▸ **Entries supplied**:
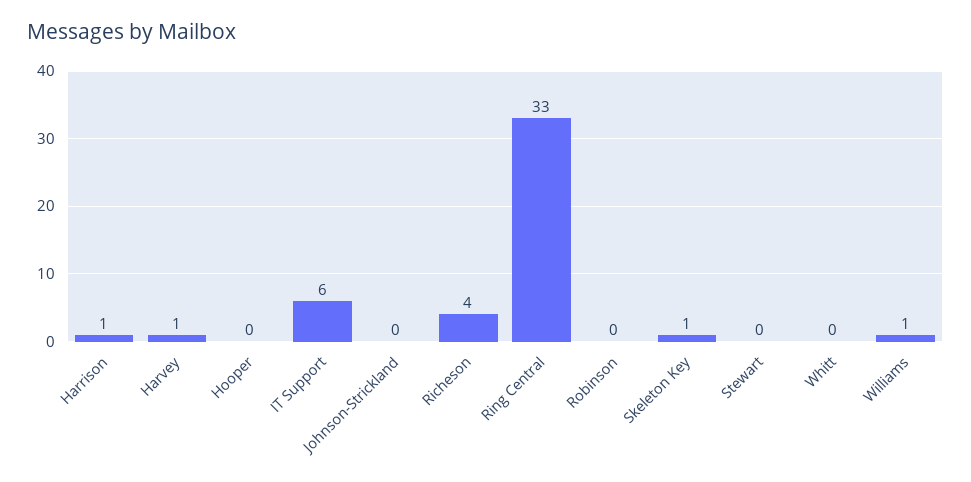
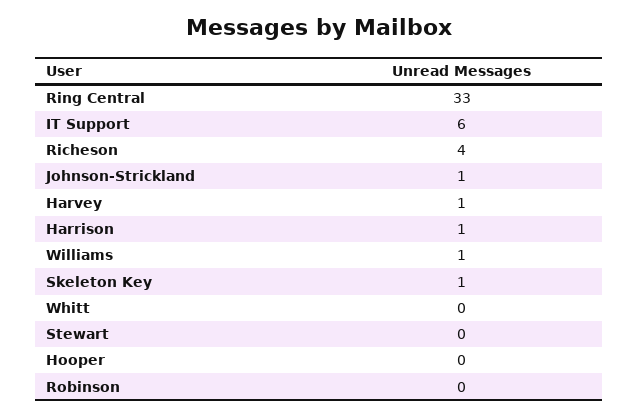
  {
    "Harrison": 1,
    "Harvey": 1,
    "Hooper": 0,
    "IT Support": 6,
-   "Johnson-Strickland": 0,
+   "Johnson-Strickland": 1,
    "Richeson": 4,
    "Ring Central": 33,
    "Robinson": 0,
    "Skeleton Key": 1,
    "Stewart": 0,
    "Whitt": 0,
    "Williams": 1
  }

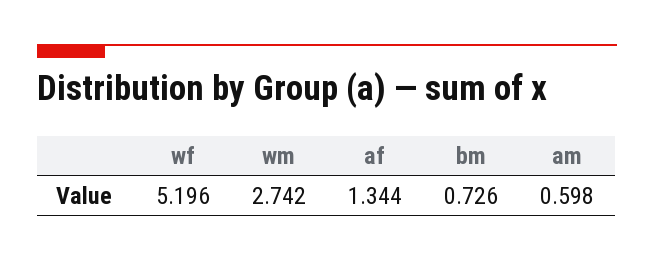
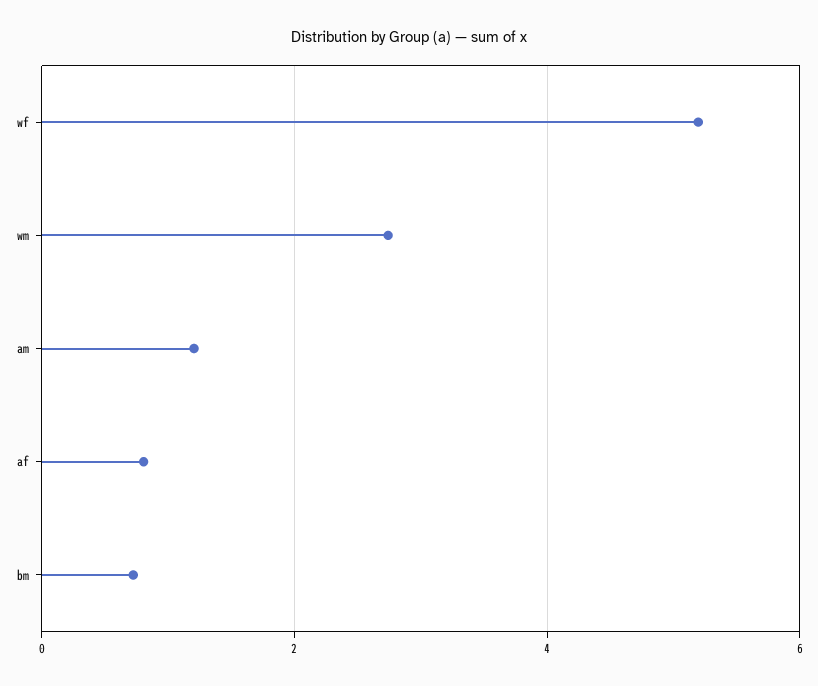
  {
    "wf": 5.196,
    "wm": 2.742,
-   "af": 1.344,
+   "af": 0.8,
    "bm": 0.726,
-   "am": 0.598
+   "am": 1.2
  }

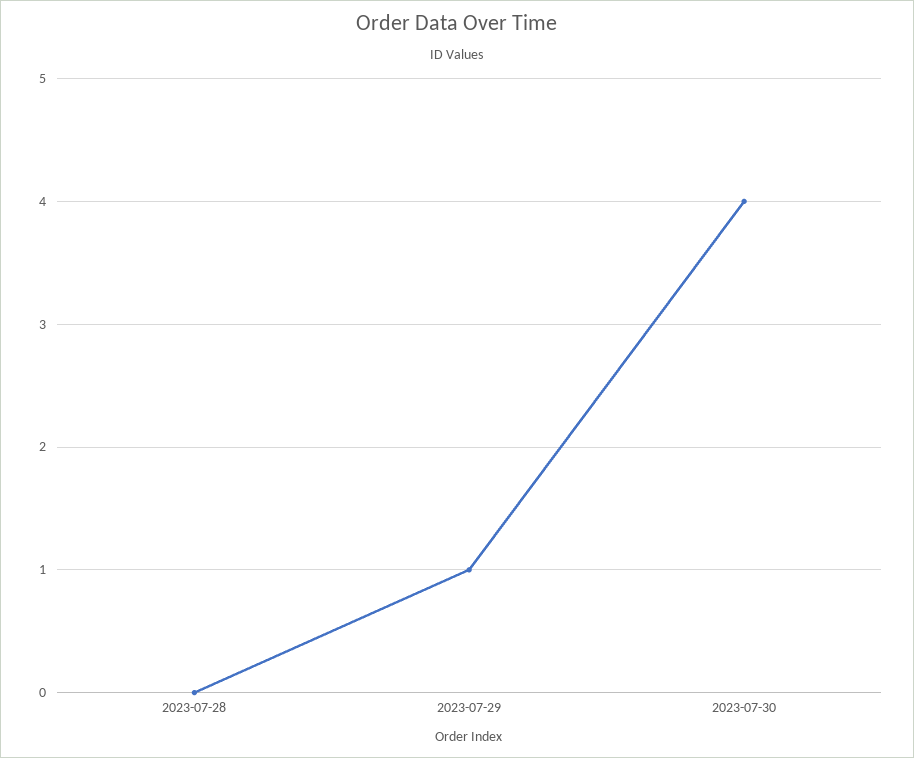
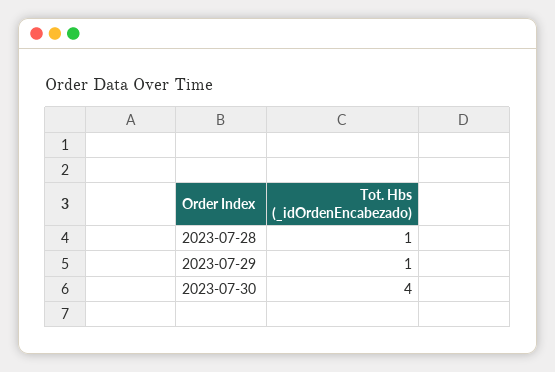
  {
-   "2023-07-28": 0,
+   "2023-07-28": 1,
    "2023-07-29": 1,
    "2023-07-30": 4
  }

▸ **What is being asked**: Look above for lines with the word "Strickland" and copy them all.

▸ **Written response**:
-   "Johnson-Strickland": 0,
+   "Johnson-Strickland": 1,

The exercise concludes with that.